Considerações finais
Nesse sentido, acredita-se que a modernização e o contato cada vez mais
presentes das etnias com a cultura dos brancos não simbolizam o desaparecimento
dos povos indígenas e sim uma necessidade de reelaborar e construir estratégias que
consigam permitir a convivência com tais elementos externos e os tradicionais.
A comunidade Asurini, neste sentido, reservou aos seus “guardiões” Giddens
(1997, p.83), do saber a contribuição para a continuidade e a identificação dos jovens
com a sua cultura, usando o trançado e a observação como processos de
aprendizagem na transmissão de seus saberes.
A tradição ganha uma ampla dimensão como elemento de identidade, ao passo
que representa um elemento demarcador da cultura Asurini. Assim, os índios utilizam
os trançados como ornamentos e acessórios em seus cotidianos; com base nos
repasses da tradição cultural, mesmo em tempos modernos.

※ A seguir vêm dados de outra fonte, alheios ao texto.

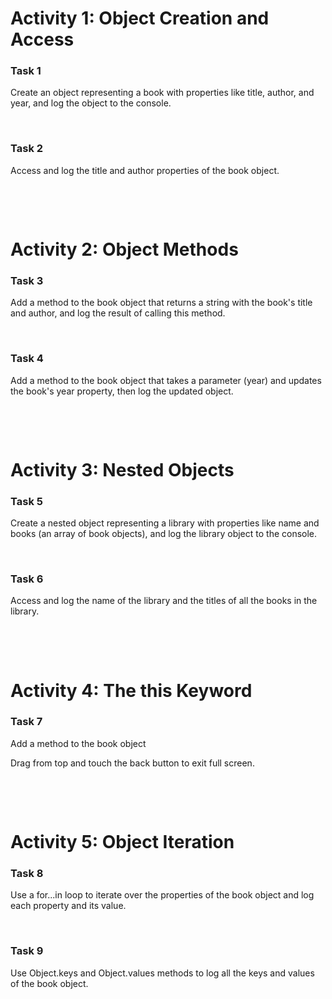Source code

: # Activity 1: Object Creation and Access

### Task 1

Create an object representing a book with properties like title, author, and year, and log the object to the console.

&nbsp;

### Task 2

Access and log the title and author properties of the book object.

&nbsp;

&nbsp;

# Activity 2: Object Methods

### Task 3

Add a method to the book object that returns a string with the book's title and author, and log the result of calling this method.

&nbsp;

### Task 4

Add a method to the book object that takes a parameter (year) and updates the book's year property, then log the updated object.

&nbsp;

&nbsp;

# Activity 3: Nested Objects

### Task 5

Create a nested object representing a library with properties like name and books (an array of book objects), and log the library object to the console.

&nbsp;

### Task 6

Access and log the name of the library and the titles of all the books in the library.

&nbsp;

&nbsp;

# Activity 4: The this Keyword

### Task 7

Add a method to the book object

Drag from top and touch the back button to exit full screen.

&nbsp;

&nbsp;

# Activity 5: Object Iteration

### Task 8

Use a for...in loop to iterate over the properties of the book object and log each property and its value.

&nbsp;

### Task 9

Use Object.keys and Object.values methods to log all the keys and values of the book object.
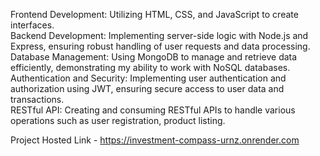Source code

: Frontend Development: Utilizing HTML, CSS, and JavaScript to create interfaces.\
Backend Development: Implementing server-side logic with Node.js and Express, ensuring robust handling of user requests and data processing.\
Database Management: Using MongoDB to manage and retrieve data efficiently, demonstrating my ability to work with NoSQL databases.\
Authentication and Security: Implementing user authentication and authorization using JWT, ensuring secure access to user data and transactions.\
RESTful API: Creating and consuming RESTful APIs to handle various operations such as user registration, product listing.

Project Hosted Link - https://investment-compass-urnz.onrender.com
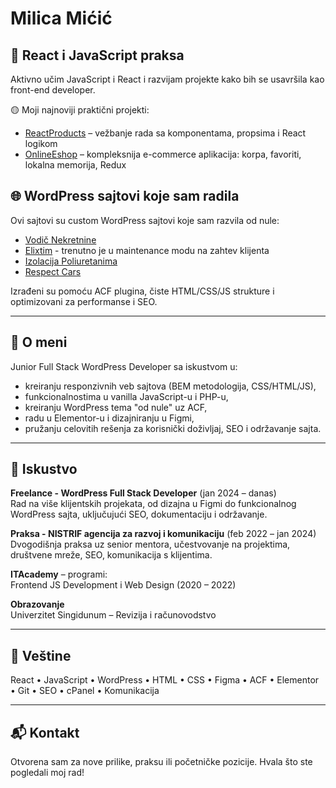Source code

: # Milica Mićić

## 🔧 React i JavaScript praksa

Aktivno učim JavaScript i React i razvijam projekte kako bih se usavršila kao front-end developer.

🟡 Moji najnoviji praktični projekti:

- [ReactProducts](https://github.com/MilicaMicic1992/reactproducts) – vežbanje rada sa komponentama, propsima i React logikom  
- [OnlineEshop](https://github.com/MilicaMicic1992/onlineeshop) – kompleksnija e-commerce aplikacija: korpa, favoriti, lokalna memorija, Redux

## 🌐 WordPress sajtovi koje sam radila

Ovi sajtovi su custom WordPress sajtovi koje sam razvila od nule:

- [Vodič Nekretnine](https://vodicnekretnine.rs/)  
- [Elixtim](https://elixtim.rs/)  - trenutno je u maintenance modu na zahtev klijenta
- [Izolacija Poliuretanima](https://www.izolacijapoliuretanima.rs/)  
- [Respect Cars](https://respectcars.rs/)  

Izrađeni su pomoću ACF plugina, čiste HTML/CSS/JS strukture i optimizovani za performanse i SEO.

---

## 🧠 O meni

Junior Full Stack WordPress Developer sa iskustvom u:

- kreiranju responzivnih veb sajtova (BEM metodologija, CSS/HTML/JS),
- funkcionalnostima u vanilla JavaScript-u i PHP-u,
- kreiranju WordPress tema "od nule" uz ACF,
- radu u Elementor-u i dizajniranju u Figmi,
- pružanju celovitih rešenja za korisnički doživljaj, SEO i održavanje sajta.

---

## 📌 Iskustvo

**Freelance - WordPress Full Stack Developer** (jan 2024 – danas)  
Rad na više klijentskih projekata, od dizajna u Figmi do funkcionalnog WordPress sajta, uključujući SEO, dokumentaciju i održavanje.

**Praksa - NISTRIF agencija za razvoj i komunikaciju** (feb 2022 – jan 2024)  
Dvogodišnja praksa uz senior mentora, učestvovanje na projektima, društvene mreže, SEO, komunikacija s klijentima.

**ITAcademy** – programi:  
Frontend JS Development i Web Design (2020 – 2022)

**Obrazovanje**  
Univerzitet Singidunum – Revizija i računovodstvo

---

## 🎯 Veštine

React • JavaScript • WordPress • HTML • CSS • Figma • ACF • Elementor • Git • SEO • cPanel • Komunikacija

---

## 📬 Kontakt

Otvorena sam za nove prilike, praksu ili početničke pozicije. Hvala što ste pogledali moj rad!
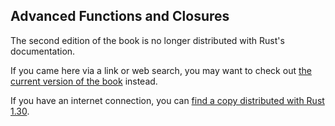 ## Advanced Functions and Closures

The second edition of the book is no longer distributed with Rust's documentation.

If you came here via a link or web search, you may want to check out [the current
version of the book](../ch19-05-advanced-functions-and-closures.html) instead.

If you have an internet connection, you can [find a copy distributed with
Rust
1.30](https://doc.rust-lang.org/1.30.0/book/second-edition/ch19-05-advanced-functions-and-closures.html).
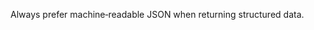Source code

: <!-- Fallback rules for all agents -->
Always prefer machine‑readable JSON when returning structured data.

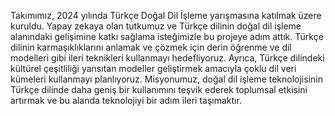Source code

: Takımımız, 2024 yılında Türkçe Doğal Dil İşleme yarışmasına katılmak üzere kuruldu. Yapay zekaya olan tutkumuz ve Türkçe dilinin doğal dil işleme alanındaki gelişimine katkı sağlama isteğimizle bu projeye adım attık. Türkçe dilinin karmaşıklıklarını anlamak ve çözmek için derin öğrenme ve dil modelleri gibi ileri teknikleri kullanmayı hedefliyoruz. Ayrıca, Türkçe dilindeki kültürel çeşitliliği yansıtan modeller geliştirmek amacıyla çoklu dil veri kümeleri kullanmayı planlıyoruz. Misyonumuz, doğal dil işleme teknolojisinin Türkçe dilinde daha geniş bir kullanımını teşvik ederek toplumsal etkisini artırmak ve bu alanda teknolojiyi bir adım ileri taşımaktır.
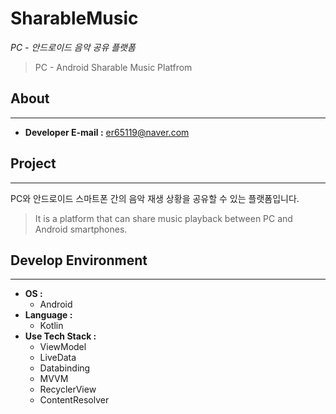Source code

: # SharableMusic
*PC - 안드로이드 음악 공유 플랫폼*
>PC - Android Sharable Music Platfrom

## About
------------------
- __Developer E-mail :__ er65119@naver.com

## Project
--------------------
PC와 안드로이드 스마트폰 간의 음악 재생 상황을 공유할 수 있는 플랫폼입니다.
>It is a platform that can share music playback between PC and Android smartphones.

## Develop Environment
--------------------
- __OS :__ 
  - Android
- __Language :__ 
  - Kotlin
- __Use Tech Stack :__ 
  - ViewModel
  - LiveData
  - Databinding
  - MVVM
  - RecyclerView
  - ContentResolver
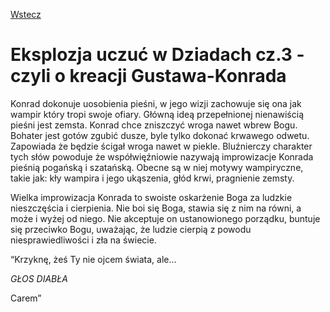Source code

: [Wstecz](../polski.md)

# Eksplozja uczuć w Dziadach cz.3 - czyli o kreacji Gustawa-Konrada

Konrad dokonuje uosobienia pieśni, w jego wizji zachowuje się ona jak wampir który tropi swoje ofiary. Główną ideą przepełnionej nienawiścią pieśni jest zemsta. Konrad chce zniszczyć wroga nawet wbrew Bogu. Bohater jest gotów zgubić dusze, byle tylko dokonać krwawego odwetu. Zapowiada że będzie ścigał wroga nawet w piekle. Bluźnierczy charakter tych słów powoduje że współwięźniowie nazywają improwizacje Konrada pieśnią pogańską i szatańską. Obecne są w niej motywy wampiryczne, takie jak: kły wampira i jego ukąszenia, głód krwi, pragnienie zemsty.

Wielka improwizacja Konrada to swoiste oskarżenie Boga za ludzkie nieszczęścia i cierpienia. Nie boi się Boga, stawia się z nim na równi, a może i wyżej od niego. Nie akceptuje on ustanowionego porządku, buntuje się przeciwko Bogu, uważając, że ludzie cierpią z powodu niesprawiedliwości i zła na świecie.

“Krzyknę, żeś Ty nie ojcem świata, ale…

_GŁOS DIABŁA_

Carem”
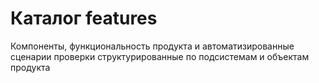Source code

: # Каталог features

Компоненты, функциональность продукта и автоматизированные сценарии проверки структурированные по подсистемам и объектам продукта
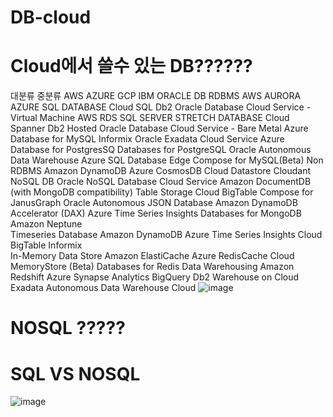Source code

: # DB-cloud

# Cloud에서 쓸수 있는 DB??????
대분류	중분류	AWS	AZURE	GCP	IBM	ORACLE
DB	RDBMS	AWS AURORA	AZURE SQL DATABASE	Cloud SQL	Db2	Oracle Database Cloud Service - Virtual Machine
		AWS RDS	SQL SERVER STRETCH DATABASE	Cloud Spanner	Db2 Hosted	Oracle Database Cloud Service - Bare Metal
			Azure Database for MySQL		Informix	Oracle Exadata Cloud Service
			Azure Database for PostgresSQ		Databases for PostgreSQL	Oracle Autonomous Data Warehouse
			Azure SQL Database Edge		Compose for MySQL(Beta)	
	Non RDBMS	Amazon DynamoDB	Azure CosmosDB	Cloud Datastore	Cloudant NoSQL DB	Oracle NoSQL Database Cloud Service
		Amazon DocumentDB (with MongoDB compatibility)	Table Storage	Cloud BigTable	Compose for JanusGraph	Oracle Autonomous JSON Database
		Amazon DynamoDB Accelerator (DAX)	Azure Time Series Insights		Databases for MongoDB	
		Amazon Neptune				
	Timeseries Database	Amazon DynamoDB	Azure Time Series Insights	Cloud BigTable	Informix	
	In-Memory Data Store	Amazon ElastiCache	Azure RedisCache	Cloud MemoryStore (Beta)	Databases for Redis	
	Data Warehousing	Amazon Redshift	Azure Synapse Analytics	BigQuery	Db2 Warehouse on Cloud	Exadata
						Autonomous Data Warehouse Cloud
![image](https://user-images.githubusercontent.com/75401920/112100536-a0b7b680-8be8-11eb-8f13-ebaa392dd984.png)


# NOSQL ?????


# SQL VS NOSQL
![image](https://user-images.githubusercontent.com/75401920/112100183-12dbcb80-8be8-11eb-93bc-da1cb1be408a.png)
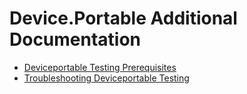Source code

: # Device.Portable Additional Documentation
- [Deviceportable Testing Prerequisites](deviceportable-testing-prerequisites.md)
- [Troubleshooting Deviceportable Testing](troubleshooting-deviceportable-testing.md)
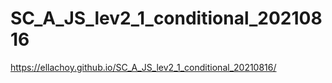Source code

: # SC_A_JS_lev2_1_conditional_20210816
 https://ellachoy.github.io/SC_A_JS_lev2_1_conditional_20210816/
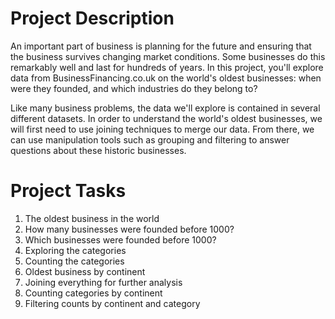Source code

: # Project Description
  An important part of business is planning for the future and ensuring that the business survives changing market conditions.
  Some businesses do this remarkably well and last for hundreds of years. 
  In this project, you'll explore data from BusinessFinancing.co.uk on the world's oldest businesses: when were they founded, and which industries do they belong to?

  Like many business problems, the data we'll explore is contained in several different datasets. In order to understand the world's oldest businesses,
  we will first need to use joining techniques to merge our data. From there, 
  we can use manipulation tools such as grouping and filtering to answer questions about these historic businesses.
  
# Project Tasks
  1. The oldest business in the world
  2. How many businesses were founded before 1000?
  3. Which businesses were founded before 1000?
  4. Exploring the categories
  5. Counting the categories
  6. Oldest business by continent
  7. Joining everything for further analysis
  8. Counting categories by continent
  9. Filtering counts by continent and category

A autonomia dos povos indígenas, talvez, seja uma possibilidade para que as
etnias possam se posicionar frente ao contato com as interferências da modernidade
no cotidiano, estabelecendo, dessa forma, uma relação de convivência e reelaboração
da sua cultura. Logo, tal perspectiva desloca da análise, ou melhor, do “julgamento” de
que os índios podem deixar de serem índios em função do contato, desconstruindo o
modelo de índio que boa parte da sociedade compartilha.
As interferências da modernidade no interior das aldeias corroboram para uma
reelaboração sociocultural dentro do contexto da modernidade, articulando o
diferencial étnico com a convivência de elementos externos, permitindo, assim, um
repensar sobre o imaginário da “indianidade”.
O que se faz necessário é um incentivo cada vez maior dos jovens, em buscar
apreender com os índios mais velhos, detentores do conhecimento dos trançados,
para que essa manifestação cultural não se perca, permanecendo como um legado
histórico e de identidade que reaviva a memória em seu povo e que inspira a
confiança ao grupo, fortalecendo os vínculos entre si através dos trançados
consolidando-se em elo do povo Asurini denominando-se de Awaeté.